# Listing start

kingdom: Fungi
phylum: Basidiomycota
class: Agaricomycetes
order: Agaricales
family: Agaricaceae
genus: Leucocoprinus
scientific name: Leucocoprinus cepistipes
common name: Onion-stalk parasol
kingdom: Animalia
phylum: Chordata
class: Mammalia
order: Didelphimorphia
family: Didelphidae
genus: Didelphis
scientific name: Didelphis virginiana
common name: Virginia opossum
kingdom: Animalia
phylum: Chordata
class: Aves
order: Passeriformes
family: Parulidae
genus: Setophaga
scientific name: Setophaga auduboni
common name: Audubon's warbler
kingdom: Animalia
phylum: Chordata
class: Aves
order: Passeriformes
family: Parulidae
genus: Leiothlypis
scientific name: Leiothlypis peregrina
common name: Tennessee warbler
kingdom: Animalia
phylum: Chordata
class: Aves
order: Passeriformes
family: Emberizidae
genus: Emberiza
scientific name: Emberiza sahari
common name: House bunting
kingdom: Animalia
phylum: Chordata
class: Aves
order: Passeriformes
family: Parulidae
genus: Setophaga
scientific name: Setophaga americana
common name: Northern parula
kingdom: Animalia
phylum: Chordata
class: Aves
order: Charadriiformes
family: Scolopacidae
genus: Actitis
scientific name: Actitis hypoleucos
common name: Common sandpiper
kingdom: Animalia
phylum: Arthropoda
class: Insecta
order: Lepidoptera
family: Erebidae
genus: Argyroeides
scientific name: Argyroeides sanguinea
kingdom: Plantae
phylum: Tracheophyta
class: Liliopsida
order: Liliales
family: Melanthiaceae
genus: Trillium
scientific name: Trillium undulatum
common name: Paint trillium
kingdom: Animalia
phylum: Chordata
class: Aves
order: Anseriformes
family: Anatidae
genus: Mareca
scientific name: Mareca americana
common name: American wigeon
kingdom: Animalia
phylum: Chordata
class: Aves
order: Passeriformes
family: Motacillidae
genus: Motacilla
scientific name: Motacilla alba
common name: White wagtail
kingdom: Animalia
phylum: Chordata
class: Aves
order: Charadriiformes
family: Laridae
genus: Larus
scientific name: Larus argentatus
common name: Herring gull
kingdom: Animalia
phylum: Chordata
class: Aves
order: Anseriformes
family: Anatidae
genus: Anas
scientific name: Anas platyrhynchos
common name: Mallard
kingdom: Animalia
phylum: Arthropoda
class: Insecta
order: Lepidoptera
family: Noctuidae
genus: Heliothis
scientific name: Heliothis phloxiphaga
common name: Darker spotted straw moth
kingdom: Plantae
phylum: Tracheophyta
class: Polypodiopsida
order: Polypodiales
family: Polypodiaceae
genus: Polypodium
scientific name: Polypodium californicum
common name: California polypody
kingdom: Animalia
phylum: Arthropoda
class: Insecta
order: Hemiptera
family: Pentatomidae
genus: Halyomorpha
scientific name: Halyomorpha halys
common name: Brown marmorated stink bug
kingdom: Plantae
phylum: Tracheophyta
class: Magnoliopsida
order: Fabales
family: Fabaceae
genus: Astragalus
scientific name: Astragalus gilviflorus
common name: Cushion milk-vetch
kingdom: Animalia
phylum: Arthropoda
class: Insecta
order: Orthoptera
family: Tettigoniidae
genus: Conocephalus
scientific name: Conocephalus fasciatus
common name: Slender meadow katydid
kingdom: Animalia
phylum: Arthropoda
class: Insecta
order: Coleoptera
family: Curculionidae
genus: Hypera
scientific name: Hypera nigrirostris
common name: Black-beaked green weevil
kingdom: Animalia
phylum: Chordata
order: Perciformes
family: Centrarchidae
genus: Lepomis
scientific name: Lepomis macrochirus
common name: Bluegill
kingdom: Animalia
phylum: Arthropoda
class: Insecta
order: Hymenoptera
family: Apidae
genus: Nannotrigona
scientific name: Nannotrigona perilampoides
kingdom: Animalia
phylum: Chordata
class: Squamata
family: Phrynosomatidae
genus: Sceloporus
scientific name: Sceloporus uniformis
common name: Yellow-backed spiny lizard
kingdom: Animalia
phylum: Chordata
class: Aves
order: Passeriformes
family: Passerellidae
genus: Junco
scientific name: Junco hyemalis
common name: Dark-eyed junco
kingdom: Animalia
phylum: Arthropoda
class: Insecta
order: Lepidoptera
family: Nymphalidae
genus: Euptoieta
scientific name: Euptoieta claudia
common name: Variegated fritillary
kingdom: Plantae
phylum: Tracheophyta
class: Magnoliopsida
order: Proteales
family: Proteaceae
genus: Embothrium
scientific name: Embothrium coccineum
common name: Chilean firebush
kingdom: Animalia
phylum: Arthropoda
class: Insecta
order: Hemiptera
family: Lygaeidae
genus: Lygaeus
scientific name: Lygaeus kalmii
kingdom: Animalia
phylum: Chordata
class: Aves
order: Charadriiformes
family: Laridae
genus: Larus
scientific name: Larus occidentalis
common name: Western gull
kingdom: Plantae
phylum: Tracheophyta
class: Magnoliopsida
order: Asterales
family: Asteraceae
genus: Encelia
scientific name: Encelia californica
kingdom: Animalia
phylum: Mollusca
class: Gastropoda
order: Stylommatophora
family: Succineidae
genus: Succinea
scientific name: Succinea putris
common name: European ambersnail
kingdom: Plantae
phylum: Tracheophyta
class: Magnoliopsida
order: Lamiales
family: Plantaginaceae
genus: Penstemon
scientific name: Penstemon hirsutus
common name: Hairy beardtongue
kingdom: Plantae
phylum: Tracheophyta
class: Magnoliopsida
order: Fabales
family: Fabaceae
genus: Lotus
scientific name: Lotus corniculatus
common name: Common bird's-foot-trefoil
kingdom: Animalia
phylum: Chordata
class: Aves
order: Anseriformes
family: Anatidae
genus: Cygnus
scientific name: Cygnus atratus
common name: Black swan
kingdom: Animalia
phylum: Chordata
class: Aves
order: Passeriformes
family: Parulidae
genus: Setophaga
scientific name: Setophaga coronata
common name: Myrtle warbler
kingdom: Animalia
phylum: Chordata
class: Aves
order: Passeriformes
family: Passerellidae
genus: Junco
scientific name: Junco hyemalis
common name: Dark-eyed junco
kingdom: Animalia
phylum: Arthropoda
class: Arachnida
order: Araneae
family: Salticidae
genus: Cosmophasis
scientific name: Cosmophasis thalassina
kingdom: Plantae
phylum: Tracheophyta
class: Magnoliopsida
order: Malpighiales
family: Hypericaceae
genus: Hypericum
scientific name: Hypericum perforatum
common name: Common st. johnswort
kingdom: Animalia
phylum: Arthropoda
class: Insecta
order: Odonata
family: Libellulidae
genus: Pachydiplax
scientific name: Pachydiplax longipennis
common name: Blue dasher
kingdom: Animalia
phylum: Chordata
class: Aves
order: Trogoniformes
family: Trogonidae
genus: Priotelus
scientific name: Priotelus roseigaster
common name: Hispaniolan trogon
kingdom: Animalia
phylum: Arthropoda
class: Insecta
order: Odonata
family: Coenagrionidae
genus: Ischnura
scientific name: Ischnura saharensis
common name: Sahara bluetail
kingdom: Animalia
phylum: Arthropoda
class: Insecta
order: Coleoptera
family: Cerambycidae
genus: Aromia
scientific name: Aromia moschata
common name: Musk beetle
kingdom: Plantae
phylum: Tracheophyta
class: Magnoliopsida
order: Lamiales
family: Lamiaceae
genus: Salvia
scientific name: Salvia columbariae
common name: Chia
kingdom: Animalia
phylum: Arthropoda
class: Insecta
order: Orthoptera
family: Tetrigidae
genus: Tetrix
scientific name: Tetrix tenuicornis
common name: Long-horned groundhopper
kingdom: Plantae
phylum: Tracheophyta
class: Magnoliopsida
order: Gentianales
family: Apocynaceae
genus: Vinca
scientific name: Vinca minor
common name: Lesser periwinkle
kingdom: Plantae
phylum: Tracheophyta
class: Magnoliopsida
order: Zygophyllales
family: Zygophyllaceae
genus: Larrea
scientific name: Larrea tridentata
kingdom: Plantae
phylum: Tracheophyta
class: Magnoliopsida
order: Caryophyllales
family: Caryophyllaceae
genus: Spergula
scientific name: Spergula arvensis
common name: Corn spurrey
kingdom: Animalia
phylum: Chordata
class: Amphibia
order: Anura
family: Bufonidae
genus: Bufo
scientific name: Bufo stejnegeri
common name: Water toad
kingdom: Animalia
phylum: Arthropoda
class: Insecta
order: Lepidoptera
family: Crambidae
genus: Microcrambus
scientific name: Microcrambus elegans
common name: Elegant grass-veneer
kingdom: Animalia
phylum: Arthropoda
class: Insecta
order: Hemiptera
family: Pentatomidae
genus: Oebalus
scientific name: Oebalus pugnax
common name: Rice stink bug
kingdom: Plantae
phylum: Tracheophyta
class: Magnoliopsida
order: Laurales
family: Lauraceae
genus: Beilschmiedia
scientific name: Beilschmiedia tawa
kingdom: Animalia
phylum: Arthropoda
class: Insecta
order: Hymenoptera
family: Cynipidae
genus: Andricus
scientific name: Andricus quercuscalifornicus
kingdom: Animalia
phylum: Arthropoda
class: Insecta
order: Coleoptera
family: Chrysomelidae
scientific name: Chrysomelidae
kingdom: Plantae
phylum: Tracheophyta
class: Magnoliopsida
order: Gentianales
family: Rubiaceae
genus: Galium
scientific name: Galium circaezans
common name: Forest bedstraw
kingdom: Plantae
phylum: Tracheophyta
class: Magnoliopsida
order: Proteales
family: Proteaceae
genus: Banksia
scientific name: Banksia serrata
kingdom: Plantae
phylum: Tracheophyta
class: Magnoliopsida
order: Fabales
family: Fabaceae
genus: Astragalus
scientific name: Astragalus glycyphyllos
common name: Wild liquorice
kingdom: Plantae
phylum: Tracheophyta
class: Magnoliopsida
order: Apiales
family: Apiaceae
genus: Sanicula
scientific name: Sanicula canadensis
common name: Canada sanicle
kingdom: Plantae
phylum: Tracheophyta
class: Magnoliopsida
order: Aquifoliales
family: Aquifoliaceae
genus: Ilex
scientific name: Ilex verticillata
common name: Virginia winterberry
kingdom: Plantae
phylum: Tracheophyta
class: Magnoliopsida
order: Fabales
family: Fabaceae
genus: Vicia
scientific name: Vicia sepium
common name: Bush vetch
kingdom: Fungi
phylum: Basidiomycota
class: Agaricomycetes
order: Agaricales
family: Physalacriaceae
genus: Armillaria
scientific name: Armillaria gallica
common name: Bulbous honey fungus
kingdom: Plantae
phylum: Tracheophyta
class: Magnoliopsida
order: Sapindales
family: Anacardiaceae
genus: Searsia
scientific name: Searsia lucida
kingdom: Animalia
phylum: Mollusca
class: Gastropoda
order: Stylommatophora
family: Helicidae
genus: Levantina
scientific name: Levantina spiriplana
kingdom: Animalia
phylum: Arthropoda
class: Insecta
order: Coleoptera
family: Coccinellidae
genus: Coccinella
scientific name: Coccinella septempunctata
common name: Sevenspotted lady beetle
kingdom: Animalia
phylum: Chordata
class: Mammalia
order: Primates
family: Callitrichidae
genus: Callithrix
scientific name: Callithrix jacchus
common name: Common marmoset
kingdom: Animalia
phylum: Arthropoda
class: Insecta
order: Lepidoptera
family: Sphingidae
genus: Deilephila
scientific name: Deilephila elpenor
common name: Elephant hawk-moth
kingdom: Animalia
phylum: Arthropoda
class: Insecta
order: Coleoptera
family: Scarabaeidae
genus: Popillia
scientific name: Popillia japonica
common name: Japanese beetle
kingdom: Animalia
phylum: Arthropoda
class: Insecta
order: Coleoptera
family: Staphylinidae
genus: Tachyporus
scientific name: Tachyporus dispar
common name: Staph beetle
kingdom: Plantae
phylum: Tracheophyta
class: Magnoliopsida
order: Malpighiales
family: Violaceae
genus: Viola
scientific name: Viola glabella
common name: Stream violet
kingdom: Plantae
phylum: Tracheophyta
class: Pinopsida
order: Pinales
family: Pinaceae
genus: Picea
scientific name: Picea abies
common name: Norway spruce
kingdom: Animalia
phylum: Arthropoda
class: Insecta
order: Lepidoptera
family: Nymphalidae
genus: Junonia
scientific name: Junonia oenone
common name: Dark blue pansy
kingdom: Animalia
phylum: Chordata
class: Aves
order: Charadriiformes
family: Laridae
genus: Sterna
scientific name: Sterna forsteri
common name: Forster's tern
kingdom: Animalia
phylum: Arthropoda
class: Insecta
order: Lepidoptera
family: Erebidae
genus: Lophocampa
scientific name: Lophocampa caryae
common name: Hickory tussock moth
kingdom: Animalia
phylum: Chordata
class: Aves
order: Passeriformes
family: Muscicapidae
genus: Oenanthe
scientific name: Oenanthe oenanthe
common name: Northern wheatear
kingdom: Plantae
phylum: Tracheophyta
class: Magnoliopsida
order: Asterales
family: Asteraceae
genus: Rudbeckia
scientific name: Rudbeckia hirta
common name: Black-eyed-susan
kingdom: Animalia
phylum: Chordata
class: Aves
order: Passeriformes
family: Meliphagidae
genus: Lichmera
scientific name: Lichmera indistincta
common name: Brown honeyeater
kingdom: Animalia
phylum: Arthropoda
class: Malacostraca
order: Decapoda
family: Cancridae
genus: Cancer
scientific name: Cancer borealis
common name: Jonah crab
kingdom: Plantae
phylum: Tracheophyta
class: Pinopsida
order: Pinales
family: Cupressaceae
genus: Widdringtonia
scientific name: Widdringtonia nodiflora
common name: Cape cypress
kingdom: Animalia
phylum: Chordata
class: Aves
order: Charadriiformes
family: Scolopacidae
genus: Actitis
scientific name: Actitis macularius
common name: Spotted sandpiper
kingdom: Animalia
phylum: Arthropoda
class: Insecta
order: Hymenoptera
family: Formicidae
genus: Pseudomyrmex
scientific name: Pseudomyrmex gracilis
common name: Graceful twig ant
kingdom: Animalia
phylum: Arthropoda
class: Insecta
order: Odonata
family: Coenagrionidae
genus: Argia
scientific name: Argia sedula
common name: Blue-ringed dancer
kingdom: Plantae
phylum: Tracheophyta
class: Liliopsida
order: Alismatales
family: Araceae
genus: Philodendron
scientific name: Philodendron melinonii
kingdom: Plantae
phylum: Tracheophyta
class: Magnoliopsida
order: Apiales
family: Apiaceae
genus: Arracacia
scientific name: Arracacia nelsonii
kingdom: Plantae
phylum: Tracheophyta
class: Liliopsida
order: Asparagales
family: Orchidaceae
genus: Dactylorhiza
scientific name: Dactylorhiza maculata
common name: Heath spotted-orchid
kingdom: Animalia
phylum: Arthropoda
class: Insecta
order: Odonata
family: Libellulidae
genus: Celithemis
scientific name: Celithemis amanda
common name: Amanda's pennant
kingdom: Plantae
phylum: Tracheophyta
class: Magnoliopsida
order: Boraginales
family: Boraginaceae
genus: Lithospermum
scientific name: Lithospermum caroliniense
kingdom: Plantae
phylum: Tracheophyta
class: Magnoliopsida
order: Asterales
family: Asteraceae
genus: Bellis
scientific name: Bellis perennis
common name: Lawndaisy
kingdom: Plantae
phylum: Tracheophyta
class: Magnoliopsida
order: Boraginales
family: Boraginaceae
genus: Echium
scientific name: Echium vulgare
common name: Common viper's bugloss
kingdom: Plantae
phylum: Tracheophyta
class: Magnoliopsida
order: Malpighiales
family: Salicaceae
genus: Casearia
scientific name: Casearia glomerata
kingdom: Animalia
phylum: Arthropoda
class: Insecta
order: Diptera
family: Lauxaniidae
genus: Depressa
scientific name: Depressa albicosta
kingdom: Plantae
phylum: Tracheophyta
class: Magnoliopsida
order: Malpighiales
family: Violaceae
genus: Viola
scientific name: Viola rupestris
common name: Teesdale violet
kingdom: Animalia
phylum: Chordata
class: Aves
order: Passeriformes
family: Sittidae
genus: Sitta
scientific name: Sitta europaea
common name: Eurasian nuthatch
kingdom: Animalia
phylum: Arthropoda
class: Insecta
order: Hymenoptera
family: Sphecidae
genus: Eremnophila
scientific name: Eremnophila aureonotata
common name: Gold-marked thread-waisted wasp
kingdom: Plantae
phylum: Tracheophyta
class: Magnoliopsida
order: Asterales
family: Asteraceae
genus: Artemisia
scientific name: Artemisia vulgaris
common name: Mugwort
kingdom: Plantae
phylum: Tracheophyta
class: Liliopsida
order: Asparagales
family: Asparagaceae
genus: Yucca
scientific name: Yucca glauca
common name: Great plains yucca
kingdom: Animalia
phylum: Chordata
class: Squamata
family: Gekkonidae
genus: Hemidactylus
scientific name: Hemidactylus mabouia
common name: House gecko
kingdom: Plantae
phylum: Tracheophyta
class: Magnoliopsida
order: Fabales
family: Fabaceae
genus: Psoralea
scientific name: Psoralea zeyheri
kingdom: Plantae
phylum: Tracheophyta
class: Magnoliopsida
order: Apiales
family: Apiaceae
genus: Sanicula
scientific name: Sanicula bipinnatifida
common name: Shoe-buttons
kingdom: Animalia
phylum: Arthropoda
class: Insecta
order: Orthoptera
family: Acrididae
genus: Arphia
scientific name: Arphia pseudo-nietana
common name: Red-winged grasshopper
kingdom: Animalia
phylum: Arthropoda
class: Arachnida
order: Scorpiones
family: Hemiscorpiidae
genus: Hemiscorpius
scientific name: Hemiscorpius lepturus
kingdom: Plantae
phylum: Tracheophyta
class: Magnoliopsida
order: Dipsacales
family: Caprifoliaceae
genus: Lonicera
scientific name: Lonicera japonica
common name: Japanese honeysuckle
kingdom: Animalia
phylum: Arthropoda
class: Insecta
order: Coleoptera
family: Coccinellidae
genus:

# Listing end

Could you update the stretch from the line containing "genus: Priotelus" through the line containing "class: Amphibia" by replacing "common name" with "vernacular name", leaving all else unchanged and returning only those lines?

> **Exercise output**:
genus: Priotelus
scientific name: Priotelus roseigaster
vernacular name: Hispaniolan trogon
kingdom: Animalia
phylum: Arthropoda
class: Insecta
order: Odonata
family: Coenagrionidae
genus: Ischnura
scientific name: Ischnura saharensis
vernacular name: Sahara bluetail
kingdom: Animalia
phylum: Arthropoda
class: Insecta
order: Coleoptera
family: Cerambycidae
genus: Aromia
scientific name: Aromia moschata
vernacular name: Musk beetle
kingdom: Plantae
phylum: Tracheophyta
class: Magnoliopsida
order: Lamiales
family: Lamiaceae
genus: Salvia
scientific name: Salvia columbariae
vernacular name: Chia
kingdom: Animalia
phylum: Arthropoda
class: Insecta
order: Orthoptera
family: Tetrigidae
genus: Tetrix
scientific name: Tetrix tenuicornis
vernacular name: Long-horned groundhopper
kingdom: Plantae
phylum: Tracheophyta
class: Magnoliopsida
order: Gentianales
family: Apocynaceae
genus: Vinca
scientific name: Vinca minor
vernacular name: Lesser periwinkle
kingdom: Plantae
phylum: Tracheophyta
class: Magnoliopsida
order: Zygophyllales
family: Zygophyllaceae
genus: Larrea
scientific name: Larrea tridentata
kingdom: Plantae
phylum: Tracheophyta
class: Magnoliopsida
order: Caryophyllales
family: Caryophyllaceae
genus: Spergula
scientific name: Spergula arvensis
vernacular name: Corn spurrey
kingdom: Animalia
phylum: Chordata
class: Amphibia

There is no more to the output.